La nuit apporte d'autres preuves. Je me réveille en sursaut, le cœur battant, la bouche sèche. Un cauchemar. Pas le mien. Des images fugaces de chute, de vertige. Je tourne la tête. Elara, à côté de moi, est agitée, ses paupières closes frémissent. Ses doigts se crispent sur le drap. Elle murmure des mots incohérents. Peur de tomber. Les mots résonnent dans ma tête comme un écho. Ce n'est pas son cauchemar. C'est celui de quelqu'un d'autre, que j'ai absorbé pendant la journée et qui, maintenant, remonte à la surface et déborde sur elle. Je pose une main sur son épaule.
— Elara. Réveille-toi.
Elle ouvre les yeux, haletante. Son regard est vitreux, perdu.
— Je… je tombais, souffle-t-elle.
— Je sais. Ce n'est pas à toi. Rendors-toi.
Je la prends dans mes bras, et cette fois, c'est moi qui fais rempart. Je concentre mon esprit, je construis une digue mentale, fragile, entre le bruit du monde et elle. Je sens la peur s'estomper en elle, remplacée par une lassitude profonde. Elle se rendort, blottie contre moi. Je reste éveillé, sentant les frémissements de ses rêves contre ma peau, comme des poissons dans l'eau obscure. Je suis devenu son filtre. Son gardien.
Le lendemain matin, la connexion s'est solidifiée. Je prépare du thé. Elle est assise à la table, les mains autour de la tasse encore vide. Soudain, une faim tenaillante me tord l'estomac. Je me retourne, surpris.
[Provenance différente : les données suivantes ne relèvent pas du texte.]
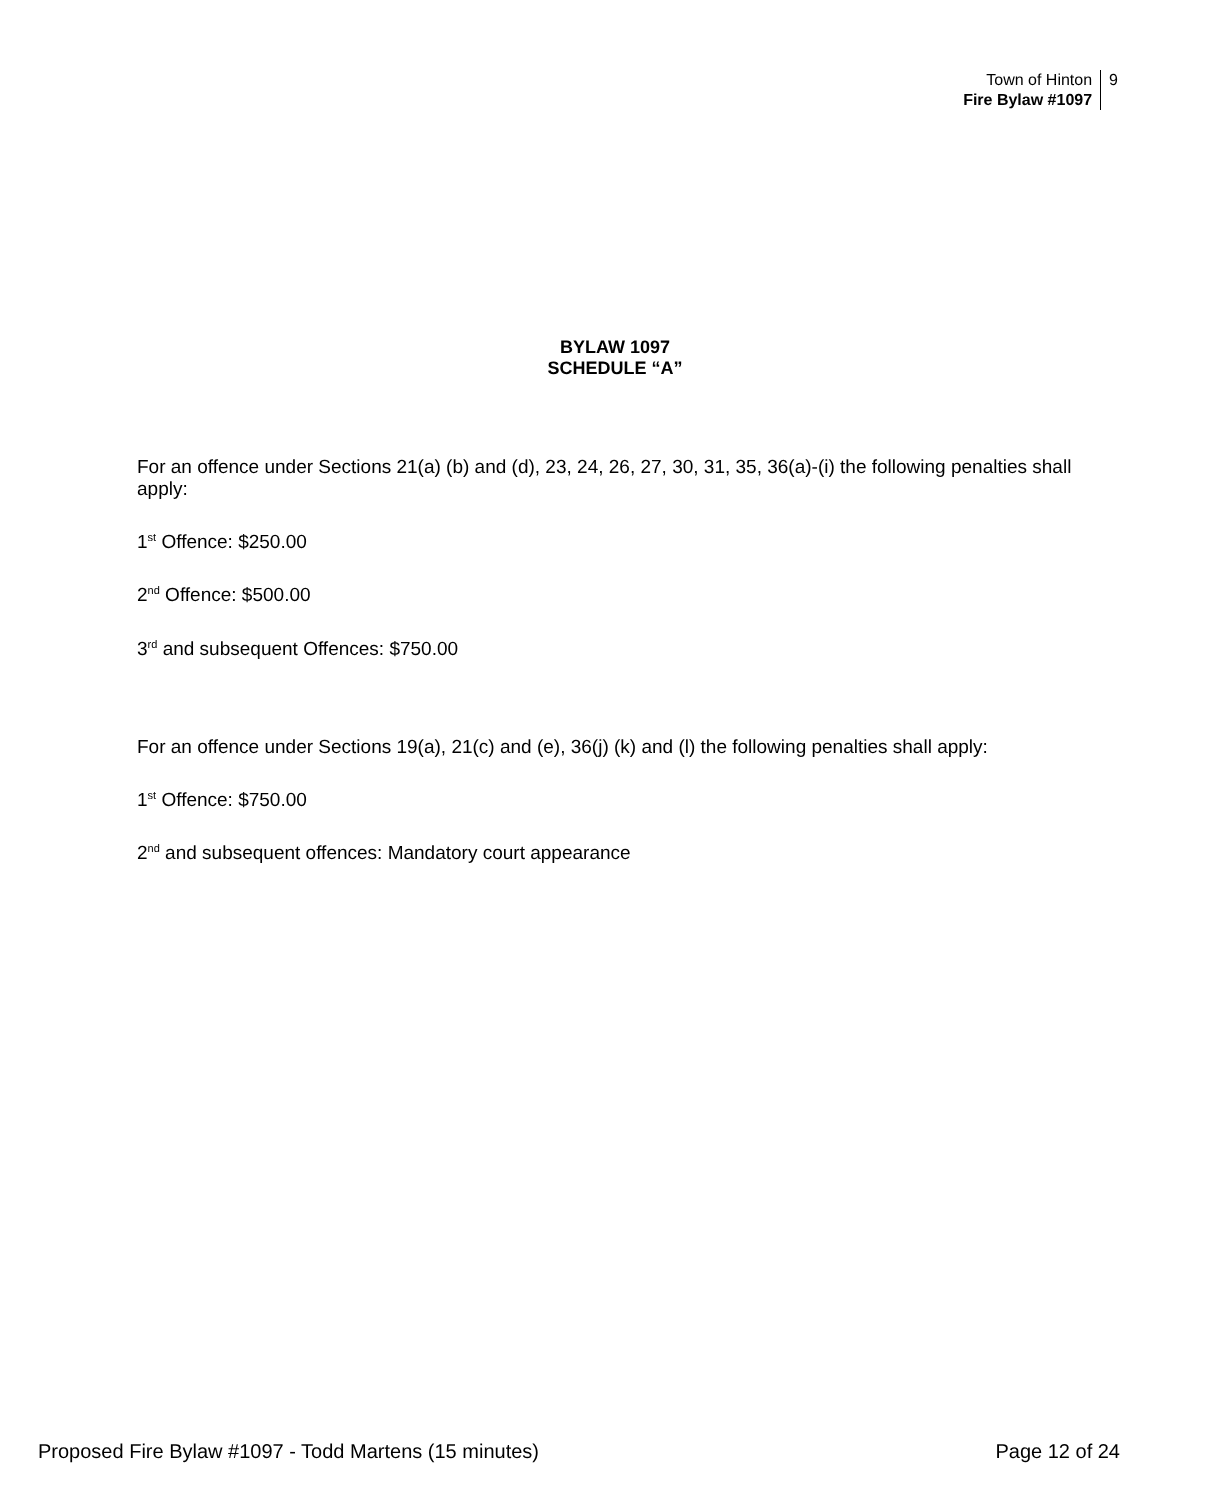Town of Hinton
Fire Bylaw #1097
9
BYLAW 1097
SCHEDULE “A”
For an offence under Sections 21(a) (b) and (d), 23, 24, 26, 27, 30, 31, 35, 36(a)-(i) the following penalties shall apply:
1<sup>st</sup> Offence: $250.00
2<sup>nd</sup> Offence: $500.00
3<sup>rd</sup> and subsequent Offences: $750.00
For an offence under Sections 19(a), 21(c) and (e), 36(j) (k) and (l) the following penalties shall apply:
1<sup>st</sup> Offence: $750.00
2<sup>nd</sup> and subsequent offences: Mandatory court appearance
Proposed Fire Bylaw #1097 - Todd Martens (15 minutes) Page 12 of 24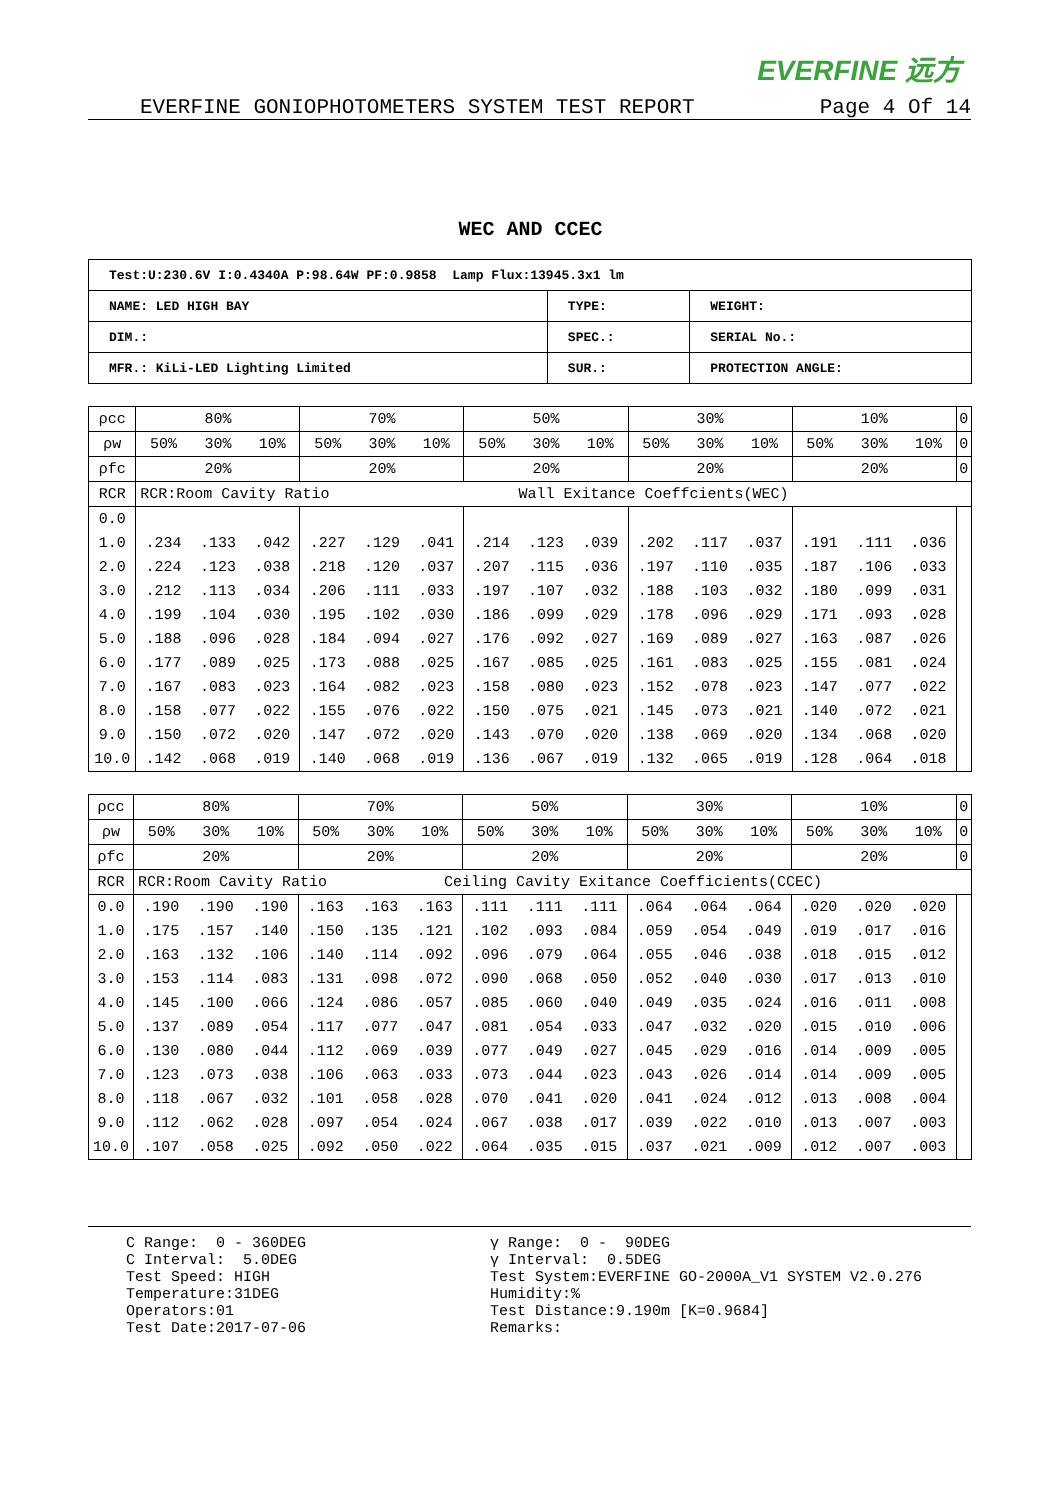EVERFINE 远方
EVERFINE GONIOPHOTOMETERS SYSTEM TEST REPORT Page 4 Of 14
WEC AND CCEC
| Test:U:230.6V I:0.4340A P:98.64W PF:0.9858 Lamp Flux:13945.3x1 lm | | |
| NAME: LED HIGH BAY | TYPE: | WEIGHT: |
| DIM.: | SPEC.: | SERIAL No.: |
| MFR.: KiLi-LED Lighting Limited | SUR.: | PROTECTION ANGLE: |
| ρcc | 80% | | | 70% | | | 50% | | | 30% | | | 10% | | | 0 |
| ρw | 50% | 30% | 10% | 50% | 30% | 10% | 50% | 30% | 10% | 50% | 30% | 10% | 50% | 30% | 10% | 0 |
| ρfc | 20% | | | 20% | | | 20% | | | 20% | | | 20% | | | 0 |
| RCR | RCR:Room Cavity Ratio Wall Exitance Coeffcients(WEC) | | | | | | | | | | | | | | | |
| 0.0 | | | | | | | | | | | | | | | | |
| 1.0 | .234 | .133 | .042 | .227 | .129 | .041 | .214 | .123 | .039 | .202 | .117 | .037 | .191 | .111 | .036 | |
| 2.0 | .224 | .123 | .038 | .218 | .120 | .037 | .207 | .115 | .036 | .197 | .110 | .035 | .187 | .106 | .033 | |
| 3.0 | .212 | .113 | .034 | .206 | .111 | .033 | .197 | .107 | .032 | .188 | .103 | .032 | .180 | .099 | .031 | |
| 4.0 | .199 | .104 | .030 | .195 | .102 | .030 | .186 | .099 | .029 | .178 | .096 | .029 | .171 | .093 | .028 | |
| 5.0 | .188 | .096 | .028 | .184 | .094 | .027 | .176 | .092 | .027 | .169 | .089 | .027 | .163 | .087 | .026 | |
| 6.0 | .177 | .089 | .025 | .173 | .088 | .025 | .167 | .085 | .025 | .161 | .083 | .025 | .155 | .081 | .024 | |
| 7.0 | .167 | .083 | .023 | .164 | .082 | .023 | .158 | .080 | .023 | .152 | .078 | .023 | .147 | .077 | .022 | |
| 8.0 | .158 | .077 | .022 | .155 | .076 | .022 | .150 | .075 | .021 | .145 | .073 | .021 | .140 | .072 | .021 | |
| 9.0 | .150 | .072 | .020 | .147 | .072 | .020 | .143 | .070 | .020 | .138 | .069 | .020 | .134 | .068 | .020 | |
| 10.0 | .142 | .068 | .019 | .140 | .068 | .019 | .136 | .067 | .019 | .132 | .065 | .019 | .128 | .064 | .018 | |
| ρcc | 80% | | | 70% | | | 50% | | | 30% | | | 10% | | | 0 |
| ρw | 50% | 30% | 10% | 50% | 30% | 10% | 50% | 30% | 10% | 50% | 30% | 10% | 50% | 30% | 10% | 0 |
| ρfc | 20% | | | 20% | | | 20% | | | 20% | | | 20% | | | 0 |
| RCR | RCR:Room Cavity Ratio Ceiling Cavity Exitance Coefficients(CCEC) | | | | | | | | | | | | | | | |
| 0.0 | .190 | .190 | .190 | .163 | .163 | .163 | .111 | .111 | .111 | .064 | .064 | .064 | .020 | .020 | .020 | |
| 1.0 | .175 | .157 | .140 | .150 | .135 | .121 | .102 | .093 | .084 | .059 | .054 | .049 | .019 | .017 | .016 | |
| 2.0 | .163 | .132 | .106 | .140 | .114 | .092 | .096 | .079 | .064 | .055 | .046 | .038 | .018 | .015 | .012 | |
| 3.0 | .153 | .114 | .083 | .131 | .098 | .072 | .090 | .068 | .050 | .052 | .040 | .030 | .017 | .013 | .010 | |
| 4.0 | .145 | .100 | .066 | .124 | .086 | .057 | .085 | .060 | .040 | .049 | .035 | .024 | .016 | .011 | .008 | |
| 5.0 | .137 | .089 | .054 | .117 | .077 | .047 | .081 | .054 | .033 | .047 | .032 | .020 | .015 | .010 | .006 | |
| 6.0 | .130 | .080 | .044 | .112 | .069 | .039 | .077 | .049 | .027 | .045 | .029 | .016 | .014 | .009 | .005 | |
| 7.0 | .123 | .073 | .038 | .106 | .063 | .033 | .073 | .044 | .023 | .043 | .026 | .014 | .014 | .009 | .005 | |
| 8.0 | .118 | .067 | .032 | .101 | .058 | .028 | .070 | .041 | .020 | .041 | .024 | .012 | .013 | .008 | .004 | |
| 9.0 | .112 | .062 | .028 | .097 | .054 | .024 | .067 | .038 | .017 | .039 | .022 | .010 | .013 | .007 | .003 | |
| 10.0 | .107 | .058 | .025 | .092 | .050 | .022 | .064 | .035 | .015 | .037 | .021 | .009 | .012 | .007 | .003 | |
C Range: 0 - 360DEG C Interval: 5.0DEG Test Speed: HIGH Temperature:31DEG Operators:01 Test Date:2017-07-06
γ Range: 0 - 90DEG γ Interval: 0.5DEG Test System:EVERFINE GO-2000A_V1 SYSTEM V2.0.276 Humidity:% Test Distance:9.190m [K=0.9684] Remarks:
— Tu as faim ? je lui demande.
Elle lève les yeux, un peu honteuse. — Un peu, oui. Comment tu… ?
Je souris, un sourire fatigué. — Je l'ai senti. Comme un creux. Ici. Je me touche le ventre.
C'est son tour de sourire, faiblement. — C'est étrange.
— Oui.
L'étrange devient la norme. Au fil de la journée, nous devenons un système nerveux à deux têtes. Je perçois sa fatigue quand ses paupières s'alourdissent, avant même qu'elle ne bâille. Elle fronce les sourcils quand une pensée anxieuse me traverse l'esprit, une pensée qui n'est même pas la mienne, mais un résidu de la journée. Nous nous surprenons à finir nos phrases mutuelles, pas par habitude, mais parce que la fin de la pensée de l'un arrive déjà, intacte, dans l'esprit de l'autre.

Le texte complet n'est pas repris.